Still it went on endlessly on. Then, just as we felt it would never end, Collum blew. It was over. At the sixth time of asking Killie had won the League Cup. The set was complete. Killie had now won every major trophy in Scotland and having failed to see the others in my lifetime, at long last, I had seen my team win one of the game's big prizes.

Now there was no Celtic song over the tannoy, and precious few Celtic fans in the ground either. Dignity in defeat is not a trait often displayed by the Old Firm. While others would have waited to applaud the victors as they received their medals and the trophy, as we had done in 2001 and again in 2007, as Falkirk's supporters had done when Killie won the Scottish Cup, Celtic's dejected legions melted away from Hampden.

Now it was Killie's day. Now it was our fans who cheered our heroes as they received silverware. Now it was 'Paper Roses' which echoed around Scotland's national stadium. As Ayrshire's (and Scotland's) great Bard had once proclaimed, now was the day and now was the hour.

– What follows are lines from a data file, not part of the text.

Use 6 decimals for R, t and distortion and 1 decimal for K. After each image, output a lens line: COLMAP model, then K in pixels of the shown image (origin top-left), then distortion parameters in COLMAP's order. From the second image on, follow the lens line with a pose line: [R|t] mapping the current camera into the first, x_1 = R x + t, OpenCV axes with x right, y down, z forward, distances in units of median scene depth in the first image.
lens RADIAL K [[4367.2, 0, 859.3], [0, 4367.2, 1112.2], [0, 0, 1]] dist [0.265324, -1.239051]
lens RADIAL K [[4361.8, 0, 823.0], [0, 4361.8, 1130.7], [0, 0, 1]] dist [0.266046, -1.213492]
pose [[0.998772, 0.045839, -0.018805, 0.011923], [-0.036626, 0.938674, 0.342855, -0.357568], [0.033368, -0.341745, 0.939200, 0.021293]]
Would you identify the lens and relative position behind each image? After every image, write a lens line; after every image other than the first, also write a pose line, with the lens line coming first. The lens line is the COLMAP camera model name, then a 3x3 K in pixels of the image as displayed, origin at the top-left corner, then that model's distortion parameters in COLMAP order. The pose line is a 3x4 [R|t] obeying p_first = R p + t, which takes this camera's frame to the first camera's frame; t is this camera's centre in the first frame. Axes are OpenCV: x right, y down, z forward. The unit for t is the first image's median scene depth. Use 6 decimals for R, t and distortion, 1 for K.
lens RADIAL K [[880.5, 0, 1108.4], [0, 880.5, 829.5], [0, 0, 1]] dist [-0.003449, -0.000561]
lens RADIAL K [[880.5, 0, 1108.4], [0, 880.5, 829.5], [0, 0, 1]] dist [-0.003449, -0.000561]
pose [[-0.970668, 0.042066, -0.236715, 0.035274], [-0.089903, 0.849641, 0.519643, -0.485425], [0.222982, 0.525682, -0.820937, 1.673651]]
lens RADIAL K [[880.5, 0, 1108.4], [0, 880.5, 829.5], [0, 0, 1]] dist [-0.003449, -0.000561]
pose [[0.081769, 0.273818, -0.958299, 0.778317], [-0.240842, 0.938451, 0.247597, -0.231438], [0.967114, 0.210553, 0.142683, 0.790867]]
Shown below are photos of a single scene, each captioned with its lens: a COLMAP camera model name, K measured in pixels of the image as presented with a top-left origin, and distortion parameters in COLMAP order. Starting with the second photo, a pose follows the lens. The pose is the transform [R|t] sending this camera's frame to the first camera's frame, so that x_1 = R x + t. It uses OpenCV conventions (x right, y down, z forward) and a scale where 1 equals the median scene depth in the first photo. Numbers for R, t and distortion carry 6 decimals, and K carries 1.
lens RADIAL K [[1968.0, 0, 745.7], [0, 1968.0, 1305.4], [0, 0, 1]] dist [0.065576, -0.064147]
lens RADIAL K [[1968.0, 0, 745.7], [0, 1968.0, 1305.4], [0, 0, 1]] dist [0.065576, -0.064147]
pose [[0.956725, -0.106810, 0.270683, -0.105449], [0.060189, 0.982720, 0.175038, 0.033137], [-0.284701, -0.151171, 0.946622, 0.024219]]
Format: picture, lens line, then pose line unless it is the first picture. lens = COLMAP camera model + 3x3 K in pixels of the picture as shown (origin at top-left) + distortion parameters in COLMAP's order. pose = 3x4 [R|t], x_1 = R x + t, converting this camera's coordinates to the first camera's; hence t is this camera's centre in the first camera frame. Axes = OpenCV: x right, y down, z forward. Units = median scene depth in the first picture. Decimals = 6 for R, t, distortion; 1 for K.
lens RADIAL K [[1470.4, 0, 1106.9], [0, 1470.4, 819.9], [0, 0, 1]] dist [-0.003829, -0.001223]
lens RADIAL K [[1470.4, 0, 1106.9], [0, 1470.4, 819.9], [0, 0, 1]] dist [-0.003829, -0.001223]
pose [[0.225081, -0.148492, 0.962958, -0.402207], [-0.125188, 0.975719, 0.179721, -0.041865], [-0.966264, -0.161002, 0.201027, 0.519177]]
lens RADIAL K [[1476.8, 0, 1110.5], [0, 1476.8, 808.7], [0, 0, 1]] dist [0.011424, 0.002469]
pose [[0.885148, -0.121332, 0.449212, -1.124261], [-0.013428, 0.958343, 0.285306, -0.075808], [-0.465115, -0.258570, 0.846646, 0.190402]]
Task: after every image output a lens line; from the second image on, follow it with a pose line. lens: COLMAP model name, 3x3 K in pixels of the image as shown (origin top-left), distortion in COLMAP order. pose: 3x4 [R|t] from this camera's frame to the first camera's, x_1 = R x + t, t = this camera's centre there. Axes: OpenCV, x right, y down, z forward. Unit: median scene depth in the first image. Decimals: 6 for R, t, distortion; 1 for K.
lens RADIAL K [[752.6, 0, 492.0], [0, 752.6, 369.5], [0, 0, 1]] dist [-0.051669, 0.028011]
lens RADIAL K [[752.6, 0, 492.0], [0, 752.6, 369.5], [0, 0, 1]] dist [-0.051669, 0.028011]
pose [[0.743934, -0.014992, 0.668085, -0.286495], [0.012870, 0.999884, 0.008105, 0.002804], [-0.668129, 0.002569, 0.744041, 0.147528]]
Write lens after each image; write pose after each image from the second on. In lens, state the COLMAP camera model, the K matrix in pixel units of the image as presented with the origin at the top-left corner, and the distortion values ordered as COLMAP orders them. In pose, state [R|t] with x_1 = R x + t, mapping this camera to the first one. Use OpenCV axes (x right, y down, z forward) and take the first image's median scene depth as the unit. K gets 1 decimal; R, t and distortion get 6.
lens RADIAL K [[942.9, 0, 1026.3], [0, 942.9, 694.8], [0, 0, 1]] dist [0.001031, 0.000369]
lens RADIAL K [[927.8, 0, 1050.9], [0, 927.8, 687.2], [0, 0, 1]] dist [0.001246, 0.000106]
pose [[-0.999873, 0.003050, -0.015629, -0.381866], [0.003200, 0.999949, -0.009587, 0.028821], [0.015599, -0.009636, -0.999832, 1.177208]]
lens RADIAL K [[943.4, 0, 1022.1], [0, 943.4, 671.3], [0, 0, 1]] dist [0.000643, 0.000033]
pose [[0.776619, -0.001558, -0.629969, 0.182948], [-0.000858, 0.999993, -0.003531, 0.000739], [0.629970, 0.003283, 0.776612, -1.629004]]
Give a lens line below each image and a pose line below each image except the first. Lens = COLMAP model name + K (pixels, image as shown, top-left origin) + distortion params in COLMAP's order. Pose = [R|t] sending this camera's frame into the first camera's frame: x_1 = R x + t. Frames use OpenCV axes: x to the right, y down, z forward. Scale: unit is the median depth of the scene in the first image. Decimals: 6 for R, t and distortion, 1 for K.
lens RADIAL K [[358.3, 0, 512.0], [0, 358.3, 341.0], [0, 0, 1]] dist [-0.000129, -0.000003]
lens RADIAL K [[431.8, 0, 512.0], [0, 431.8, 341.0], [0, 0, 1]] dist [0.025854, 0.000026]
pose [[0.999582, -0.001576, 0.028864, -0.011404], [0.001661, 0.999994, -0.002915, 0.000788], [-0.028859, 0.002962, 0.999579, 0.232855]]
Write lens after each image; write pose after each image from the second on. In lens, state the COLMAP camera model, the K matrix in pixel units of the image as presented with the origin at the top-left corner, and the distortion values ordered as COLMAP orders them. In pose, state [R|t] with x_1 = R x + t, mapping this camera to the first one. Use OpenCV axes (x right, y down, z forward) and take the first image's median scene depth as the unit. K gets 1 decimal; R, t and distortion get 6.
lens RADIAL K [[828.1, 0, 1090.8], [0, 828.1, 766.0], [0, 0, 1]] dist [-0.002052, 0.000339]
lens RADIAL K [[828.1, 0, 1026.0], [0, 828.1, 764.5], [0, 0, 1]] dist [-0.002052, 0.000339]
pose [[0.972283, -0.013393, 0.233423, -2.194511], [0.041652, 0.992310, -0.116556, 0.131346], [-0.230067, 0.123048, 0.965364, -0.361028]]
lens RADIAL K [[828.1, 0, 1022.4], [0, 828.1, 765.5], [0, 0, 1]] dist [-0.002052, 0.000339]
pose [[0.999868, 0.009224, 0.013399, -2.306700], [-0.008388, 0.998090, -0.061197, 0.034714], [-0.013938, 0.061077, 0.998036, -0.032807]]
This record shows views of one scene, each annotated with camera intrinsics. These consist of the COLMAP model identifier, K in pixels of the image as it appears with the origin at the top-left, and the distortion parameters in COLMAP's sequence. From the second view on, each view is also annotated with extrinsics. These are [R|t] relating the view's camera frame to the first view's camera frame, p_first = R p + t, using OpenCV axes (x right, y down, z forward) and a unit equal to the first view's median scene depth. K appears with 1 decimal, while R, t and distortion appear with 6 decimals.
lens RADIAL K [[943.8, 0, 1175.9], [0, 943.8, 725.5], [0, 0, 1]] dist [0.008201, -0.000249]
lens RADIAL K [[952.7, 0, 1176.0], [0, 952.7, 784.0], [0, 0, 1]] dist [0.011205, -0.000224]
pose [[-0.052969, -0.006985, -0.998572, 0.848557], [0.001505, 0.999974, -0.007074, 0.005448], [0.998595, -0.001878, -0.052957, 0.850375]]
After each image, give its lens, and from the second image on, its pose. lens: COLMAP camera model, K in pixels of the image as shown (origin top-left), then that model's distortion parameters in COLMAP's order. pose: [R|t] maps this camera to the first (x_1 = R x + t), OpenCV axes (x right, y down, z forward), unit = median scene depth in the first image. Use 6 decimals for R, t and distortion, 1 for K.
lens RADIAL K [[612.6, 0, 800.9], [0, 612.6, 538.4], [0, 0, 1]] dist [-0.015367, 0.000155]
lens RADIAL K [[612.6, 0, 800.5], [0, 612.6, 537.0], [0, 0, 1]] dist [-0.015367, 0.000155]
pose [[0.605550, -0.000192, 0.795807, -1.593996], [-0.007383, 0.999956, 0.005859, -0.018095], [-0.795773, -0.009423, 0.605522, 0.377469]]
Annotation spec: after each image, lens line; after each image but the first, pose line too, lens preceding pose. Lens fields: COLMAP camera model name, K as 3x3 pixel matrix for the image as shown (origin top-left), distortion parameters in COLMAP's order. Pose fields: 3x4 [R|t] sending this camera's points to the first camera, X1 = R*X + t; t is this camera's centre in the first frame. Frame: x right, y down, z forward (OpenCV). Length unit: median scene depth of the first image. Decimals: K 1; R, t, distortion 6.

Now was the middle-aged fat-faced ugly mug above able to shout and sing and dance like the boy he felt he'd become again.
Now was the time to return to Rugby Park, to a hastily-arranged homecoming. Victory parades were rarely the order of the day in Kilmarnock. For only the fifth time in the club's history the team was returning home with one of the game's great honours. And, as the league had been won at Tynecastle and the 1997 Scottish Cup at Ibrox, now it was that Kilmarnock FC arrived home from Hampden Park with silverware in their possession for the first time in 83 years. It was in 1929 that the same road had last been travelled, when Killie came back with the Scottish Cup, when my father and his brothers had set out from Dundonald to greet the conquering heroes, only to be turned back by police at Gatehead. 

My father was six years old then. He never got another chance. He saw defeat after defeat at Hampden, he was working the day of the Tynecastle triumph, he saw the 1997 Ibrox match in a club in East Lothian with my brother. He died three years before this game. 

The last photo ever taken of my father, two weeks before his death, was taken appropriately enough at Rugby Park. I don't know who the gentleman is on the left but my dad is on the right. In the middle is the tireless Tommy Adams, Killie through and through, and at that time the club's commercial manager.


Without my dad taking me to Rugby Park in the early 1960s I don't know if I'd have been sat there fifty years later cheering myself hoarse as the injured club captain Manuel Pascali held the League Cup high as he hobbled around the ground on his crutches to the acclaim of the thousands present. For who can say which of life's innumerable pathways we may have taken had not one incident, one occasion, one little chance happening intervened? 

I am not a religious person. I hold out no great hope for an afterlife. But if there is one then I know this to be true: that on that Sunday evening of March 18th 2012,  as I stood, one of thousands bellowing out 'Paper Roses,' that the man on the right of this photo rose up out of his wheelchair, stood beside me and joined in.